FIN.

ECJ ruling: BNP Paribas Personal Finance SA v VE

In BNP Paribas Personal Finance SA v VE, the Tribunal d’Instance de Paris made a request to the European Court of Justice for a preliminary ruling in relation to the application of Articles 3 and 4 of Council Directive 93/13/EEC (5 April 1993) on unfair terms in consumer contracts.

The main proceedings concern the alleged unfairness of the terms of a mortgage loan agreement entered into by the parties, which provided for a loan repayable, in principle, in 276 fixed instalments, which was denominated in Swiss francs and repayable in euros.

The loan agreement contained several terms forming part of a currency conversion mechanism, which had the effect of incorporating the foreign exchange risk into the monthly instalments paid by the consumer, including:

  • payments at fixed intervals to be allocated to interest first;
  • the accounts to be operated in Swiss francs (the account currency) and in euros (the payment currency); and
  • a provision allowing the loan agreement to be extended by 5 years and the sum of monthly instalments increased in order to pay the account balance.

VE (the consumer) received a considerable amount of information before entering into the loan agreement, which emphasised, in particular, the stable nature of the euro – Swiss franc exchange rate.
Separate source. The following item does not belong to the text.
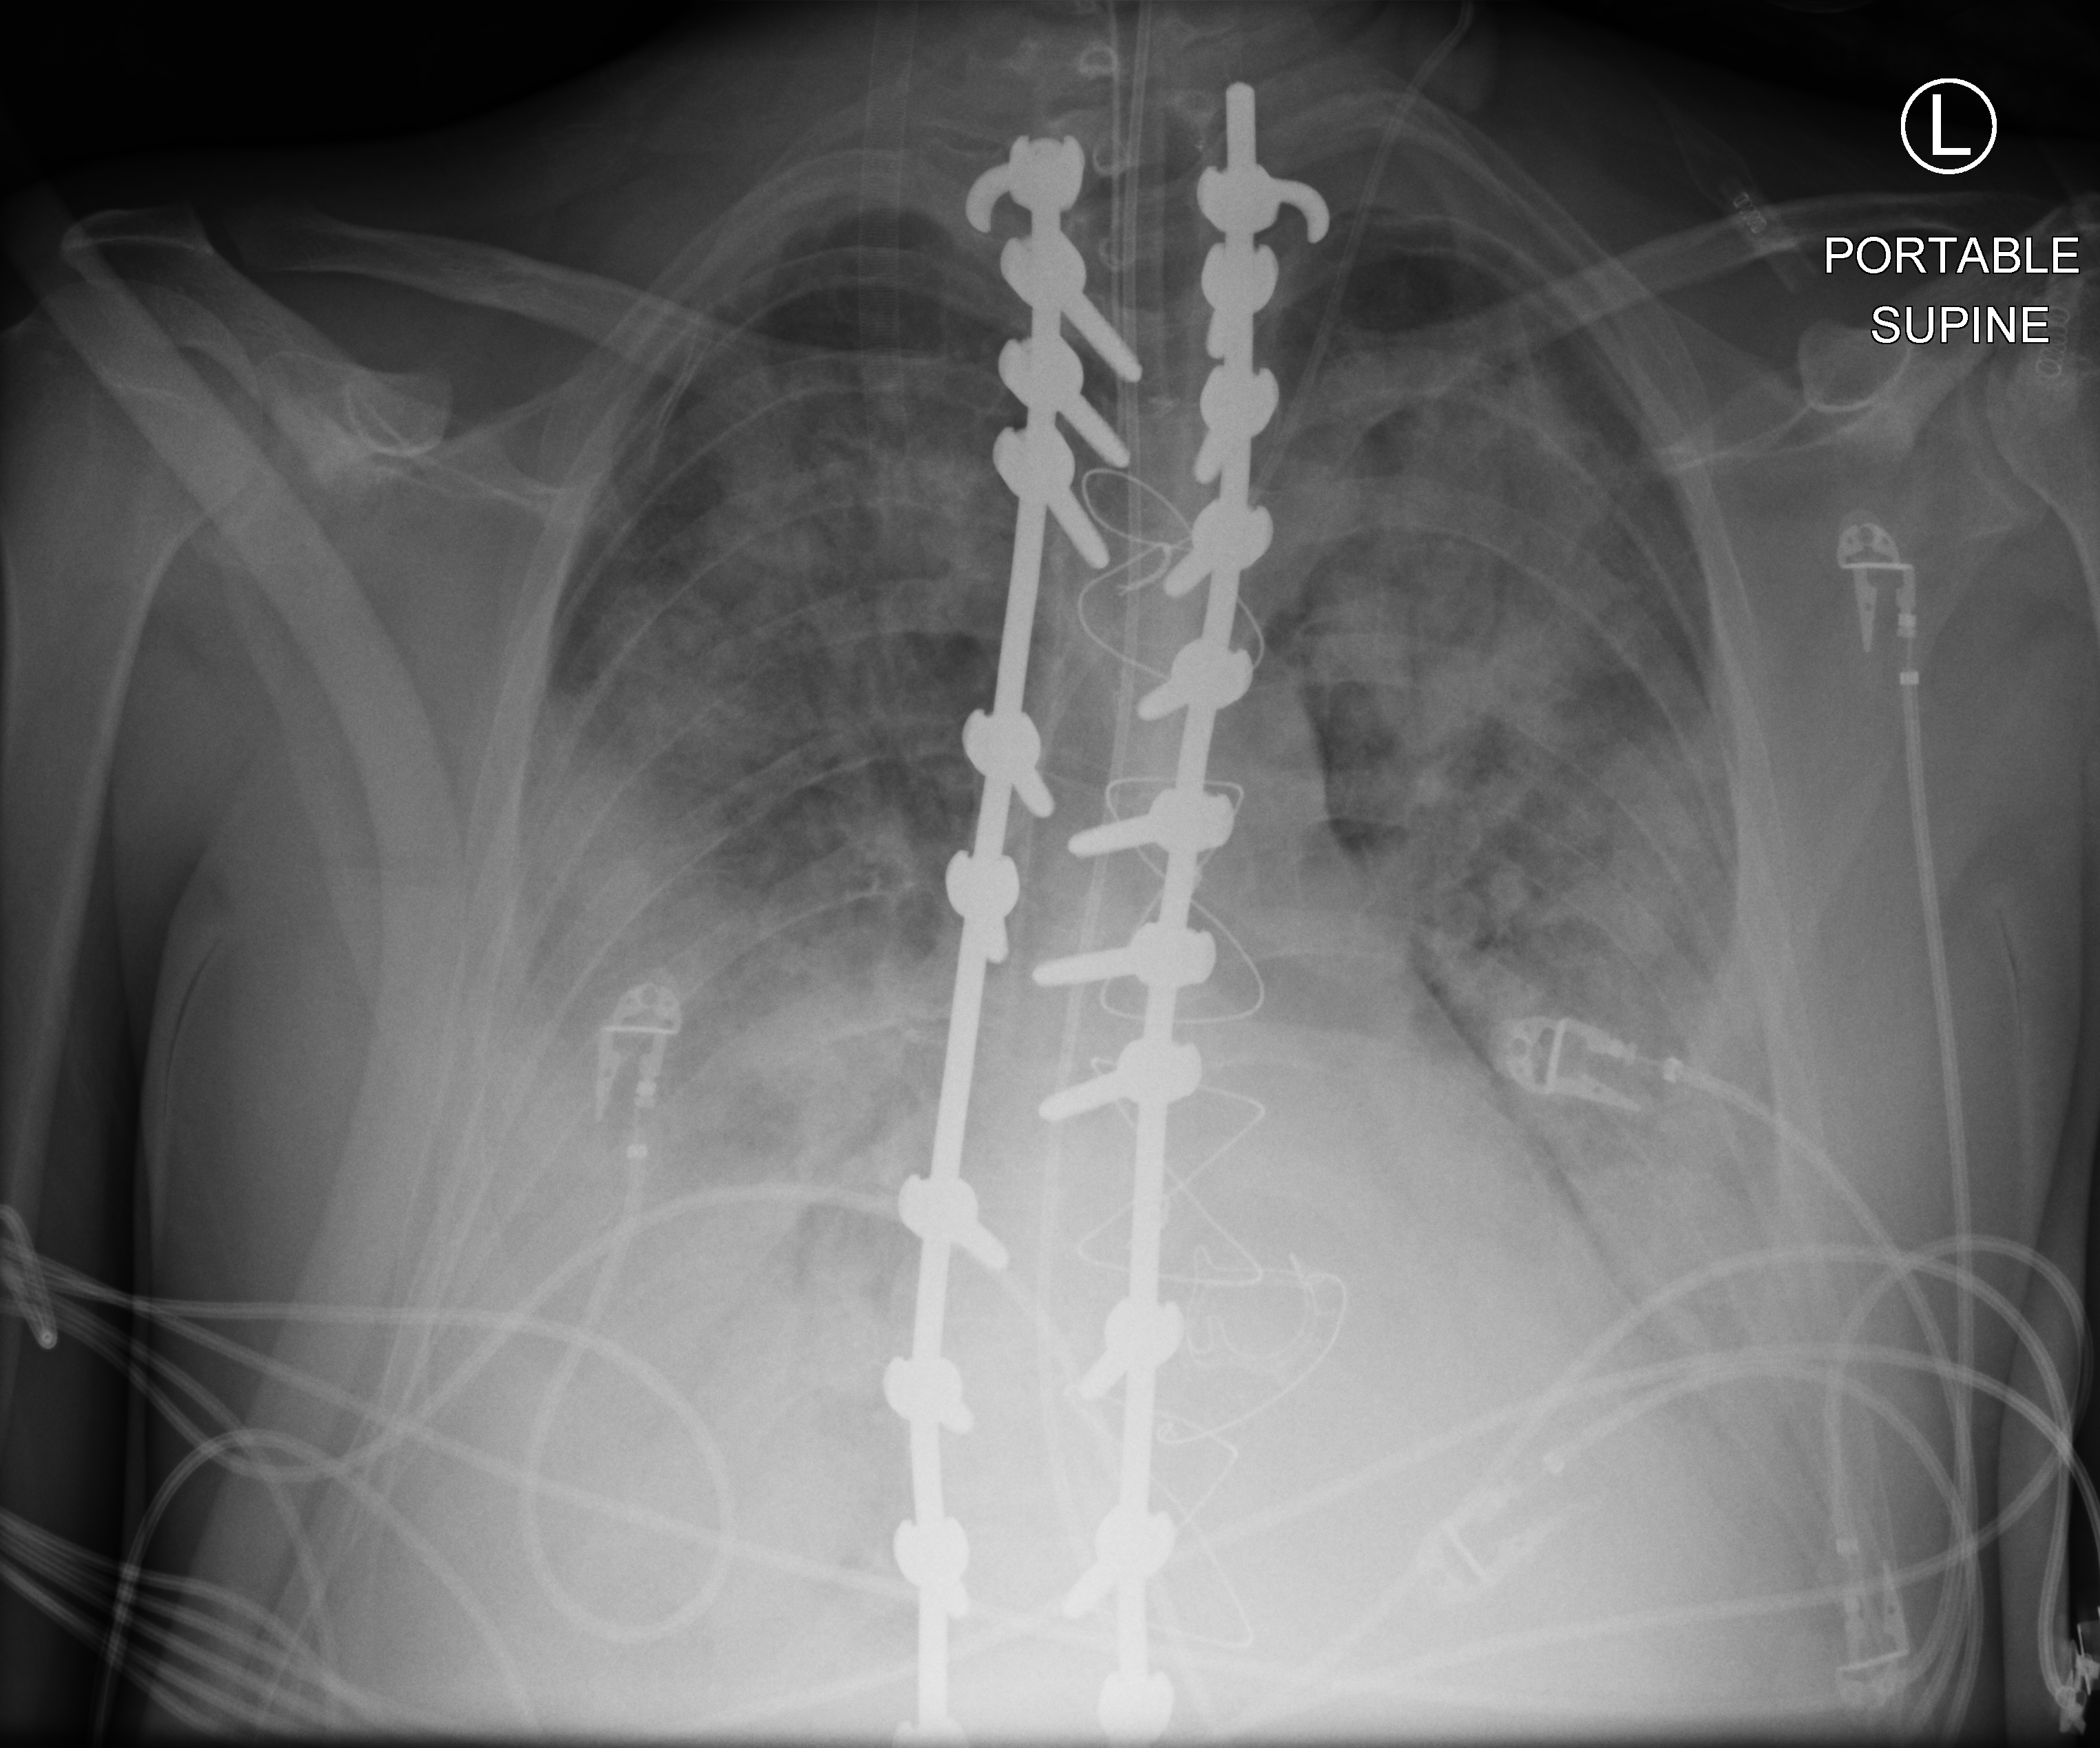
Portable chest radiograph; anteroposterior (AP) projection. Adult patient hospitalised with COVID-19, age 18–59 years.
Admission-level facts for this patient (not findings on this image; timing relative to this image not recorded):
- admitted to intensive care during this hospital stay: yes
However, the foreign exchange risk resulting from the combined application of the above terms at issue in the main proceedings was not mentioned anywhere in the loan agreement.

As such, VE considers that they were misled by BNP Paribas Personal Finance (BNPP) regarding the nature of the loan agreement, since the agreement exposed them to an uncapped foreign exchange risk, and these terms are unfair.

BNPP said that VE was informed of the variation in the foreign exchange rate and of its consequences on the repayment of the loan.

In essence, the referring court asked the ECJ :

  • whether the terms in the agreement that provided for the payments to go towards interest and for the period to be extended fell within the Unfair Contract Terms Directive in the first place; and
  • if they did, whether the terms were fairly described.

The ECJ ruled that indeed, the terms did fall within the provisions of the Directive, given that those terms laid down an essential element characterising the loan agreement.

The terms needed to have been communicated with sufficient transparency to enable the average consumer, who is reasonably well informed and observant, to understand the specific functioning of the financial mechanism in question and to be able to evaluate the risk of potentially significant adverse economic consequences of such terms throughout the term of the agreement.

The ECJ went on to conclude that the nature of the terms in question created a significant imbalance in the parties’ rights and obligations under that agreement, such that VE was subject to a disproportionate foreign exchange risk that they were far less likely to understand than the lender was.

Furthermore, regardless of how much information BNPP may have provided VE, all of the information put forward assumed the exchange rate would remain stable, and so there was nothing to explain to the customer the wholly foreseeable risk that it would not.

The ECJ concluded that despite BNPP providing the customer with a lot of pre-contractual information about the loan, it did not provide enough information dealing with the risks associated with significant decreases in exchange rates when that was an obvious risk in light of the fact that the loan agreement was denominated in a foreign currency but paid in the local currency.